The argument continued for several minutes while Dorothy adorned a
Cavalier's beaver hat (it was an old black felt school hat of her
own) with plume and ribbons. She and Victor were never long
together without being involved in an argument upon the question of
'ritualism'. In Dorothy's opinion Victor was a kind to 'go over to
Rome' if not prevented, and she was very likely right. But Victor
was not yet aware of his probable destiny. At present the fevers
of the Anglo-Catholic movement, with its ceaseless exciting warfare
on three fronts at once--Protestants to right of you, Modernists to
the left of you, and, unfortunately, Roman Catholics to rear of you
and always ready for a sly kick in the pants--filled his mental
horizon. Scoring off Dr Major in the Church Times meant more to
him than any of the serious business of life. But for all his
churchiness he had not an atom of real piety in his constitution.
It was essentially as a game that religious controversy appealed to
him--the most absorbing game ever invented, because it goes on for
ever and because just a little cheating is allowed.

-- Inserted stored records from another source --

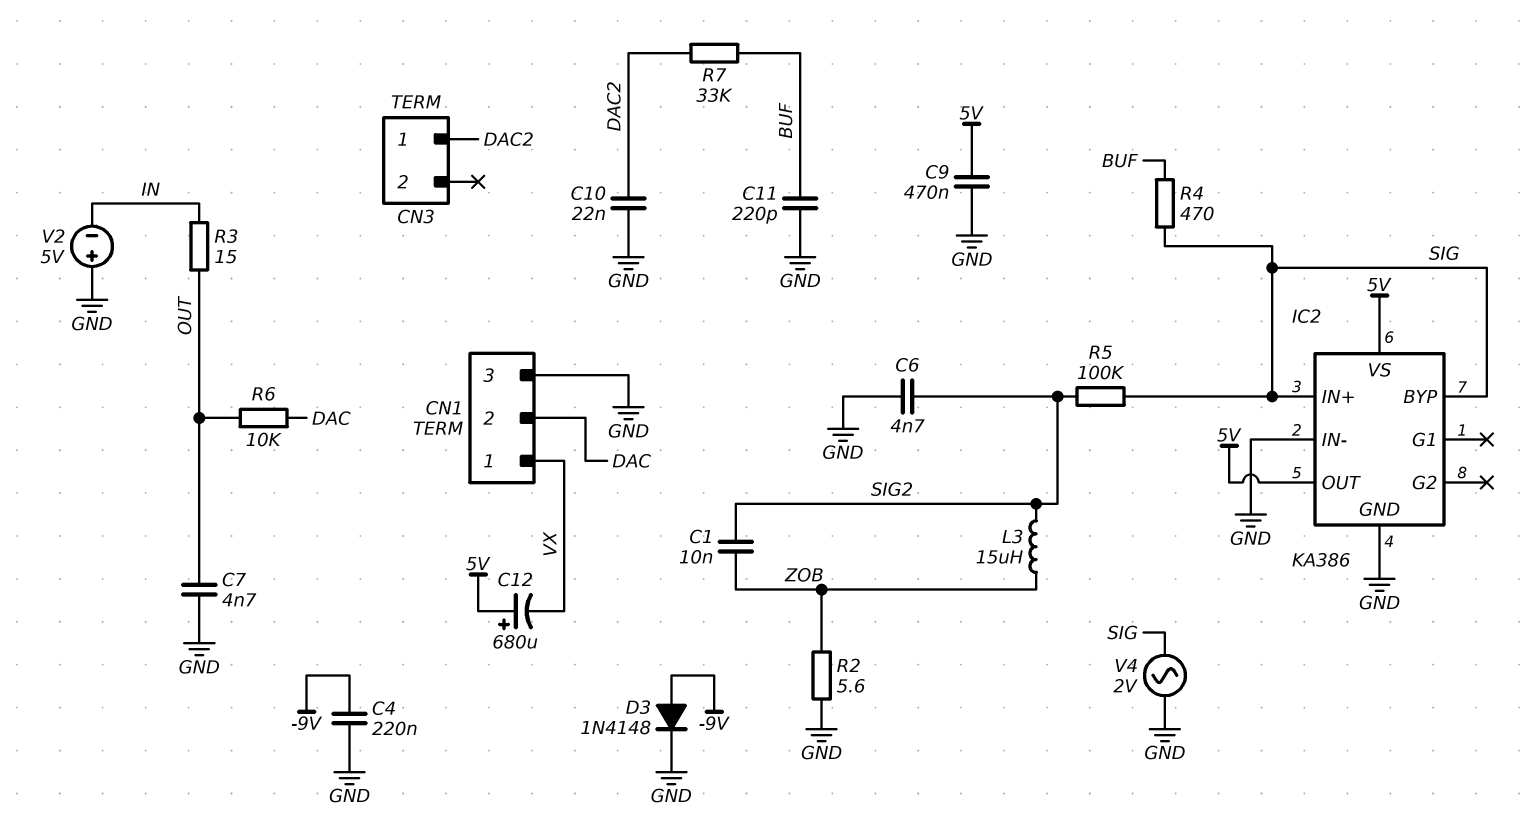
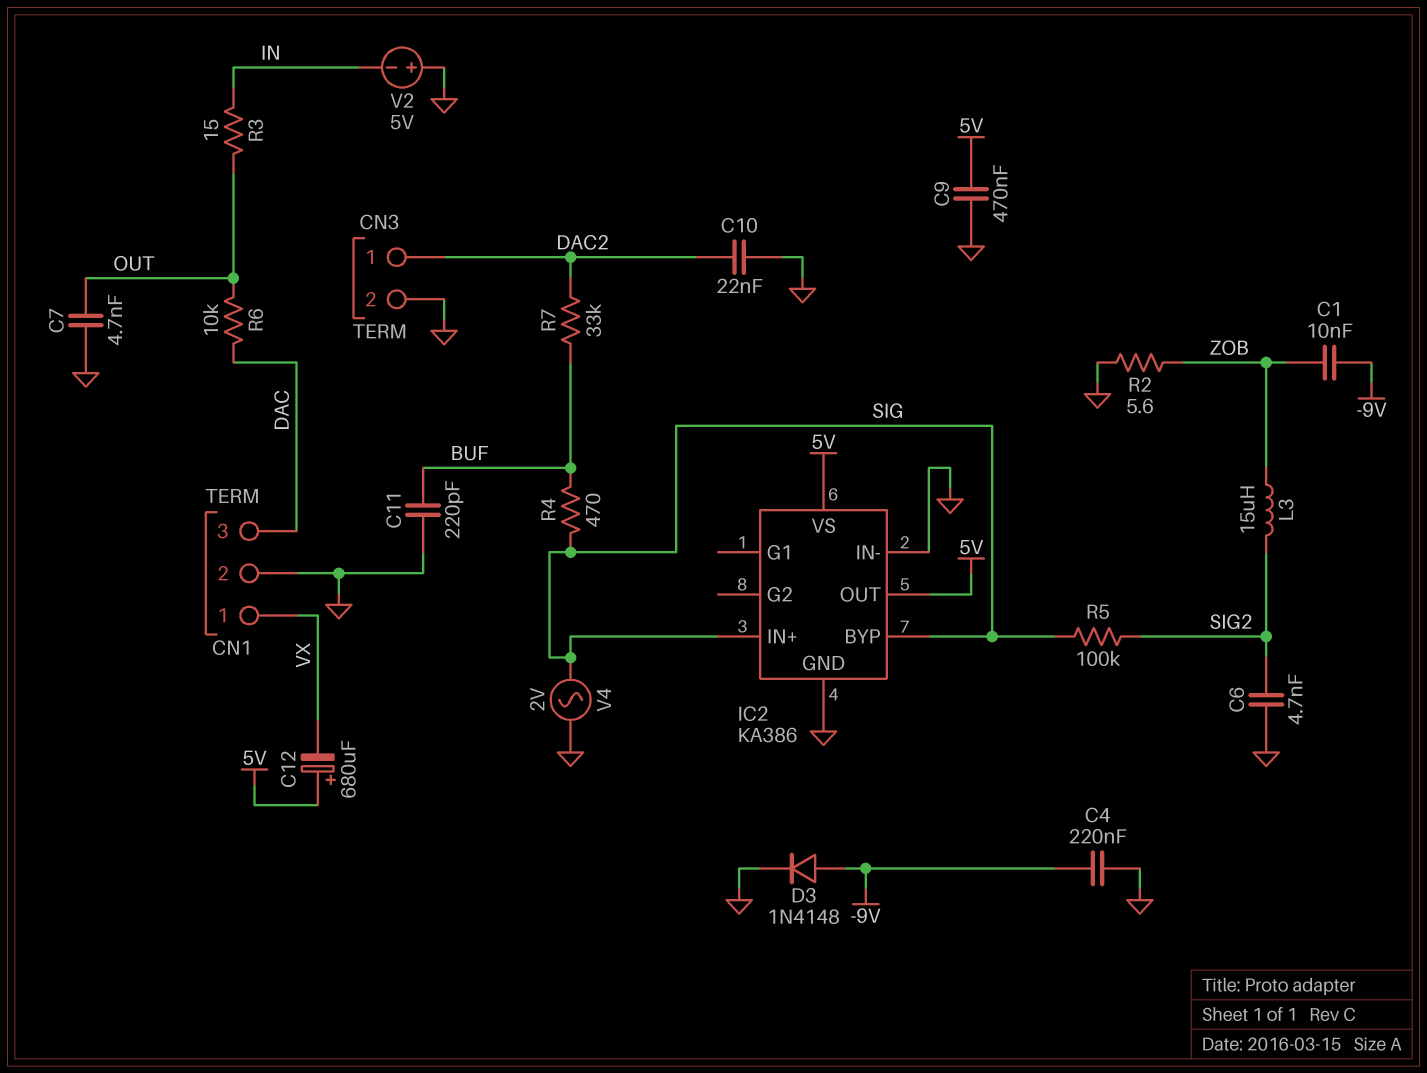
C1: 10nF (SIG2, ZOB) -> 10nF (-9V, ZOB)
CN1 pin 2: DAC -> GND
CN1 pin 3: GND -> DAC
CN3 pin 2: none -> GND

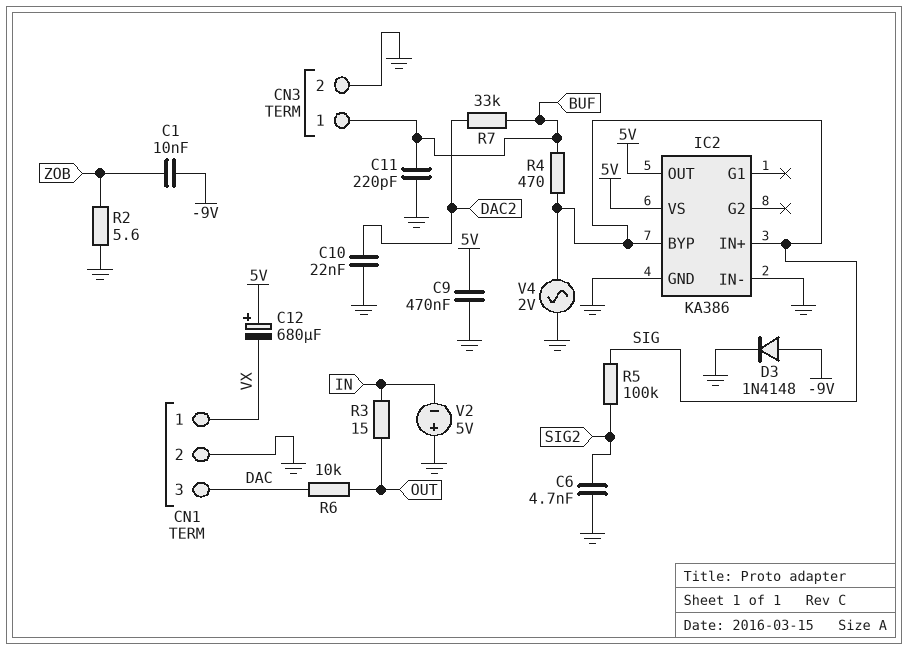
C4: 220nF (-9V, GND) -> none
C7: 4.7nF (GND, OUT) -> none
CN3 pin 1: DAC2 -> BUF
L3: 15uH (SIG2, ZOB) -> none

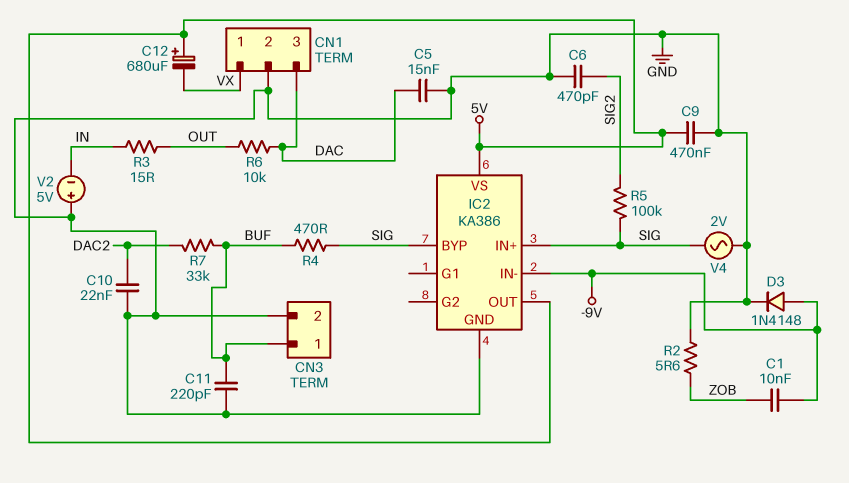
C5: none -> 15nF (DAC, GND)
C6: 4.7nF (GND, SIG2) -> 470pF (GND, SIG2)
IC2 pin IN-: GND -> -9V

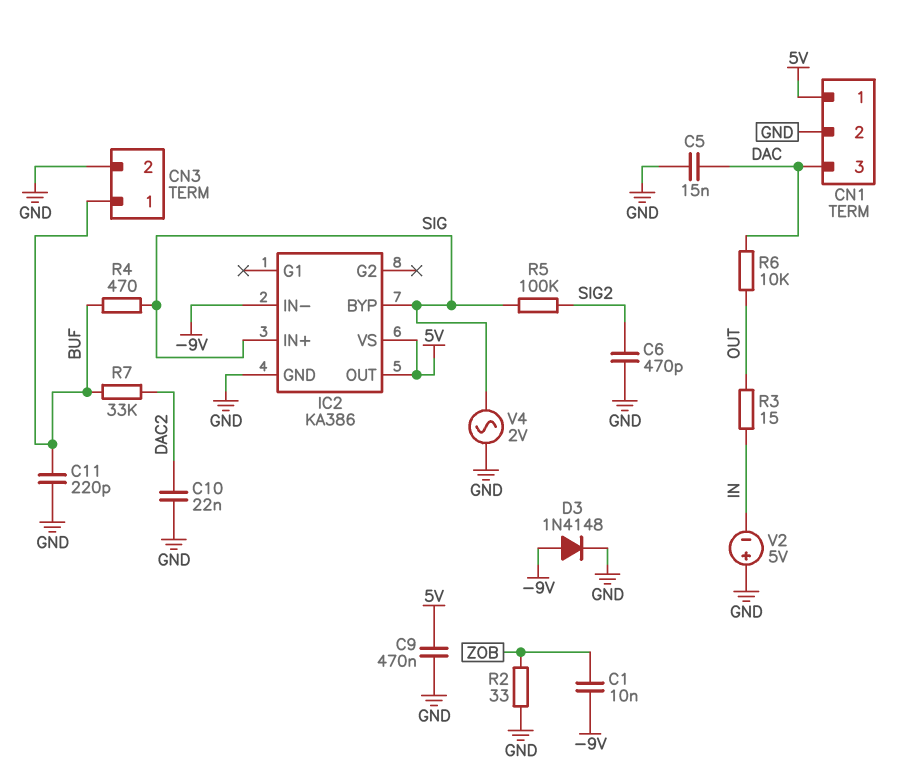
C12: 680uF (plus 5V, minus VX) -> none
CN1 pin 1: VX -> 5V
R2: 5.6 (GND, ZOB) -> 33 (GND, ZOB)

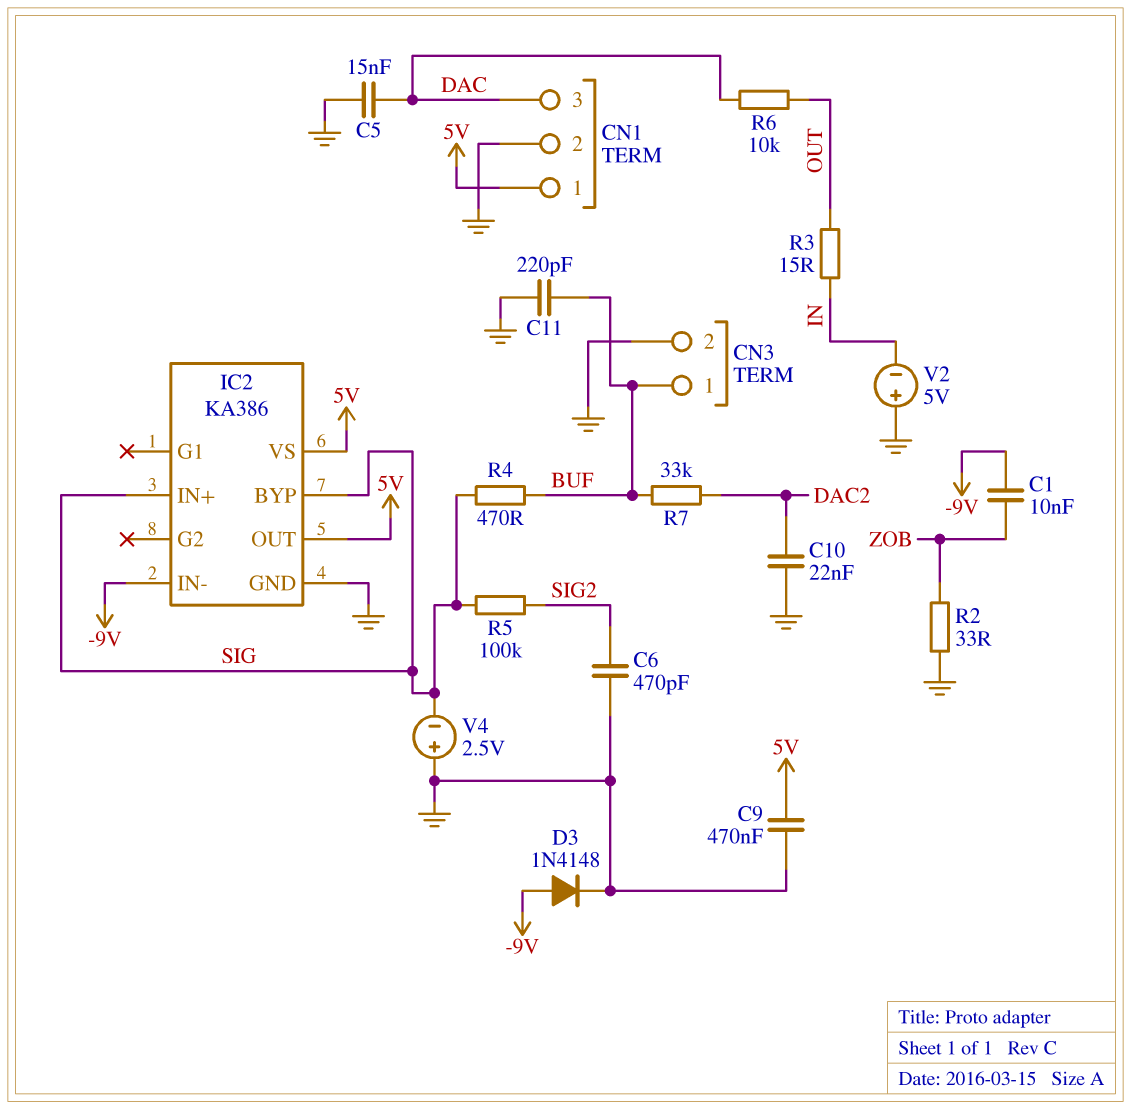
V4: AC 2V (GND, SIG) -> 2.5V (plus GND, minus SIG)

'Thank goodness, that's done!' said Dorothy, twiddling the
Cavalier's beaver hat round on her hand and then putting it down.
'Oh dear, what piles of things there are still to do, though! I
wish I could get those wretched jackboots off my mind. What's the
time, Victor?'

'It's nearly five to one.'

'Oh, good gracious! I must run. I've got three omelettes to make.
I daren't trust them to Ellen. And, oh, Victor! Have you got
anything you can give us for the jumble sale? If you had an old
pair of trousers you could give us, that would be best of all,
because we can always sell trousers.'

'Trousers? No. But I tell you what I have got, though. I've got
a copy of The Pilgrim's Progress and another of Foxe's Book of
Martyrs that I've been wanting to get rid of for years. Beastly
Protestant trash! An old Dissenting aunt of mine gave them to me.--
Doesn't it make you sick, all this cadging for pennies? Now, if
we only held our services in a proper Catholic way, so that we
could get up a proper congregation, don't you see, we shouldn't
need--'

'That'll be splendid,' said Dorothy. 'We always have a stall for
books--we charge a penny for each book, and nearly all of them get
sold. We simply MUST make that jumble sale a success, Victor! I'm
counting on Miss Mayfill to give us something really NICE. What
I'm specially hoping is that she might give us that beautiful old
Lowestoft china tea service of hers, and we could sell it for five
pounds at least. I've been making special prayers all the morning
that she'll give it to us.'

'Oh?' said Victor, less enthusiastically than usual. Like Proggett
earlier in the morning, he was embarrassed by the word 'prayer'.
He was ready to talk all day long about a point of ritual; but the
mention of private devotions struck him as slightly indecent.
'Don't forget to ask your father about the procession,' he said,
getting back to a more congenial topic.

'All right, I'll ask him. But you know how it'll be. He'll only
get annoyed and say it's Roman Fever.'

'Oh, damn Roman Fever!' said Victor, who, unlike Dorothy, did not
set himself penances for swearing.

Dorothy hurried to the kitchen, discovered that there were only
five eggs to make the omelettes for three people, and decided to
make one large omelette and swell it out a bit with the cold boiled
potatoes left over from yesterday. With a short prayer for the
success of the omelette (for omelettes are so dreadfully apt to get
broken when you take them out of the pan), she whipped up the eggs,
while Victor made off down the drive, half wistfully and half
sulkily humming 'Hail thee, Festival Day', and passing on his way a
disgusted-looking manservant carrying the two handleless chamber-
pots which were Miss Mayfill's contribution to the jumble sale.